Ailene went to him and slid her hand through the crook of his elbow, guiding him down the aisle. “Of all people, Max, I think you’d recognize your own wedding.”
“What’s all this?” he murmured, lifting his hand to trace my cheek as I bent forward and kissed the soft hair on the back of Lucy’s head.
“You’ve given me all of my dreams, Max. I wanted to give you one of yours.”
He looked painfully handsome the way he stared so intently at me. “You already did.”
I groaned and brushed away the happy tears that danced down my cheeks. “Marry me again, Max. Please?”
Max chuckled and looped his arm around my waist, pulling me close. “Every day, Daze. I’ll marry you every day if that’s what you want.” And then his mouth dropped to mine.
“Hey! That part happens at the end,” George protested to a ripple of laughter through the room.
“Backward…forward…in any direction, I’ll always end up with you,” Max said, looking only at me, and then kissed me again.

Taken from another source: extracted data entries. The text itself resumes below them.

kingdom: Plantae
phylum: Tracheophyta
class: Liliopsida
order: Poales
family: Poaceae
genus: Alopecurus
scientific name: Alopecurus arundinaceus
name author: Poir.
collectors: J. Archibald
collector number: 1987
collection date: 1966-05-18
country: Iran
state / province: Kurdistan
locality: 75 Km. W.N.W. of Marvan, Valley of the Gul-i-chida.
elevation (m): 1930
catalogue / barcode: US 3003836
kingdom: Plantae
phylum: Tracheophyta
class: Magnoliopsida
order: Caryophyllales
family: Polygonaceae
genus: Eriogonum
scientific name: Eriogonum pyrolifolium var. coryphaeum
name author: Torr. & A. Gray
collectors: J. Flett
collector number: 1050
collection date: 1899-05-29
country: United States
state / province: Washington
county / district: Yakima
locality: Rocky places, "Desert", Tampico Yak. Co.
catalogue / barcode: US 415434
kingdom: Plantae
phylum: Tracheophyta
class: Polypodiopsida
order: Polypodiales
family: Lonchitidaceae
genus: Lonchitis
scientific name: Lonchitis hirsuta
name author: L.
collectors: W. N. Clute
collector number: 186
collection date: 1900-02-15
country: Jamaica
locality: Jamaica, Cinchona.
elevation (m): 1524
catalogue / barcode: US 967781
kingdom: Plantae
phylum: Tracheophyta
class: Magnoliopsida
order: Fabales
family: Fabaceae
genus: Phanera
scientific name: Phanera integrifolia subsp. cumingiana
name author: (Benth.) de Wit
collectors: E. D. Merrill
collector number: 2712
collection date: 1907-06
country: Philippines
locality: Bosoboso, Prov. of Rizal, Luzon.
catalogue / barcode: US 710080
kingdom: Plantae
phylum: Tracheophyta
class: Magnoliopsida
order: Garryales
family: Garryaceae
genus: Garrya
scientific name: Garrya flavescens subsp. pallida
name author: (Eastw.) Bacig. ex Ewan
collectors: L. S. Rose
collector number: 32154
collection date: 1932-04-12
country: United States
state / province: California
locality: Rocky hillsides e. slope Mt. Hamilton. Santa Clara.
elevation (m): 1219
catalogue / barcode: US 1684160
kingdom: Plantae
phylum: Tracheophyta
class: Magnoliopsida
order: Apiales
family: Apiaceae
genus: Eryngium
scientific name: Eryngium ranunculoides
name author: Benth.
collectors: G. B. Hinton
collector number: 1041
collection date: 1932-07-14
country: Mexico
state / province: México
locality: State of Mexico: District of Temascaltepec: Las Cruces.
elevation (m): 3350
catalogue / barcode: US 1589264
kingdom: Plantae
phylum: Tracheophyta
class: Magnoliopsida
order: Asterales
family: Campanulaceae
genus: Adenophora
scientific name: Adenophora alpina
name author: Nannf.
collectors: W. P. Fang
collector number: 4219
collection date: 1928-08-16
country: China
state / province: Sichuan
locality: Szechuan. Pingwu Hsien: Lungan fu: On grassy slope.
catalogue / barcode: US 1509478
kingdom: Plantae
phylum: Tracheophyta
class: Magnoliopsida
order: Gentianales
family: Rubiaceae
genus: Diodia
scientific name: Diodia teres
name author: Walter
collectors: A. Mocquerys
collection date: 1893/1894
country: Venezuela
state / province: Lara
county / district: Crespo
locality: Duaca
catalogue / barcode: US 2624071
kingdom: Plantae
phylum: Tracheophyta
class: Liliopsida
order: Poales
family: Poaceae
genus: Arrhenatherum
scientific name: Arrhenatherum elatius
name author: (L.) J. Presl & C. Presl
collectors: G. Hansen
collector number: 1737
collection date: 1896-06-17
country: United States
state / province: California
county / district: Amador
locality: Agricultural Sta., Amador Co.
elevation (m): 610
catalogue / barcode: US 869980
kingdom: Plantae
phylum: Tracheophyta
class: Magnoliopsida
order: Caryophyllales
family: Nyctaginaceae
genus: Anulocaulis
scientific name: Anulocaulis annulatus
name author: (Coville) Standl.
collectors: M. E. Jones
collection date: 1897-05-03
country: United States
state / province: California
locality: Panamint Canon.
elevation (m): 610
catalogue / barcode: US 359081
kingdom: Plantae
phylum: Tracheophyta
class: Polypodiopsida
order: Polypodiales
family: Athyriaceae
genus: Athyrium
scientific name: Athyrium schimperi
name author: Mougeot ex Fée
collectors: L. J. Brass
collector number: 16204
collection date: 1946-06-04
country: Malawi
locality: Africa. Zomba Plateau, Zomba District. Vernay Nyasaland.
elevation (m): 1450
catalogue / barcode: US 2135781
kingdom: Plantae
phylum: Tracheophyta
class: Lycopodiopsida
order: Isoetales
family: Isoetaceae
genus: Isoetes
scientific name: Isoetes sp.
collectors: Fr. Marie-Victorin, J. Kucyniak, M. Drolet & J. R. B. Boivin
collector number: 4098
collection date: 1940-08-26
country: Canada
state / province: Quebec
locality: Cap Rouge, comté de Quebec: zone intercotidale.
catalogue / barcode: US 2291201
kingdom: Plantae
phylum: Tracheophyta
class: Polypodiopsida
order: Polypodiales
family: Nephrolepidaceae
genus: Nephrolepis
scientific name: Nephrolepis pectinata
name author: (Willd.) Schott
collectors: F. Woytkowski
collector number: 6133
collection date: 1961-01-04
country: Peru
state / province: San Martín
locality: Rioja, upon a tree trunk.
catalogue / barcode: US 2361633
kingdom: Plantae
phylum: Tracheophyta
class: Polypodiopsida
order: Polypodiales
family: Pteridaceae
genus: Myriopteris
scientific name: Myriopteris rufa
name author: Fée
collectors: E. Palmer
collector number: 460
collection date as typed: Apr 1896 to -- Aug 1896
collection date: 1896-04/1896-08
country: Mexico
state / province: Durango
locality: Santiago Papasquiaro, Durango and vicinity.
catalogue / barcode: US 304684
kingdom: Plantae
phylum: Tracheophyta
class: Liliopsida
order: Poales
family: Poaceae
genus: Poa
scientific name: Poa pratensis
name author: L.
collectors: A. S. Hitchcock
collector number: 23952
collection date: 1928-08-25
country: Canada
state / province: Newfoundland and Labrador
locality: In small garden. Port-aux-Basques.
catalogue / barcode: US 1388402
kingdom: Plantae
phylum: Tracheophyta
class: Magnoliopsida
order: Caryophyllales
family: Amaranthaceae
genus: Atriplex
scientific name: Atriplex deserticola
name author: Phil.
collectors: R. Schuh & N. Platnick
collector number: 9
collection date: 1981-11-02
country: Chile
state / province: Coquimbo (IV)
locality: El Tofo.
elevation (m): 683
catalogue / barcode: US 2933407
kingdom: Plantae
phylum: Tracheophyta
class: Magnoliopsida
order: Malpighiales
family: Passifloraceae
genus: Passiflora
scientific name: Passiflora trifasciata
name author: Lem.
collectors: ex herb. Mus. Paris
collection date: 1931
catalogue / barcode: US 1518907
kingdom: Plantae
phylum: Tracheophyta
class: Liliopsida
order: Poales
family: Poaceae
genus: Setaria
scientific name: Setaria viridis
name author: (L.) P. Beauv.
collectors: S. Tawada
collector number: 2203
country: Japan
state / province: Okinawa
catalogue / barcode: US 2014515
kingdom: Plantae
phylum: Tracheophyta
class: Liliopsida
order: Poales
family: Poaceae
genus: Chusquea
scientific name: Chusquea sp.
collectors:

At some point after that, his dad started the short ceremony, and we said “I do” over the small, sleeping whimpers of our daughter between us.
I cried. His family cheered. Heaps of pastries appeared from the kitchen, and we ate and laughed and celebrated together until the babies started to get hungry and tired.
After rounds of hugs and congratulations from everyone, we went home exhausted and happy. After I fed Lucy and we put her to sleep, I led Max into our bedroom and looped my arms around his neck.
“I have another present for you.”
“Another one?” His brow lifted, a hungry look already infusing his stare. “Is it like my Christmas present?”
I tipped my head, giggling when his mouth instantly latched to my neck just below my ear. “Not exactly.” I wiggled out of his hold and spun around. “Can you unzip me?”
His answer was those big hands framing my shoulders, and then the slow peel of the zipper opening along my back.
“You know I love this present,” he rumbled and pushed my hair to the side so he could kiss the base of my nape, his knuckles skating up and down my bare spine.
A hum filtered through my lips. “Me too,” I said with a shiver and then took a step away before I got lost in his touch. “But I think you’ll love this one even more.”
I faced him and placed my hands on either side of my stomach, the swell not even gone from Lucy’s pregnancy. Max stared at me, stared at my stomach, and then back at me again.
“Daisy…”
“I’m pregnant, Max,” I said, still slightly in disbelief that it had happened so soon, though I knew it was possible.
“You’re…” His throat worked, the whole of him gone stiff, like he was about to shatter.
I flushed. “My due date is the week of Thanksgiving…again.” Technically, it would be possible for Lucy and this baby to share a birthday exactly a year apart. Unlikely, but feeling more and more possible after the unlikely things we’d been through.
Max let out a growl, and the next thing I knew, I was crying out as he lifted me into his arms with a loud whoop, spinning me around even as he kissed me.
“You’re pregnant,” he repeated, allowing me only to nod before he kept kissing me. Harder. Deeper. Tangling the two of us until we fell together onto the bed, me on top of him. “Fuck, Daze.” He beamed up at me. “We’re going to have another baby.”
My chest caved with a happy sob. “Yeah, we are.” He pulled me down to him, kissing me until my head spun. “You said you wanted a lot of babies.”
“All the babies, Daze,” he rumbled, spearing his tongue against mine. “I want a dozen babies with you.”
“A dozen?” I choked out, laughing. “That’s…a lot of babies.”
He grinned wickedly up at me and then rolled me underneath him. Using one hand, he opened the waist of his pants and drew out his cock, teasing it along my entrance.
“And all the reason we should keep practicing,” he said as he thrust inside me, the promise an end to our conversation…and the beginning of everything.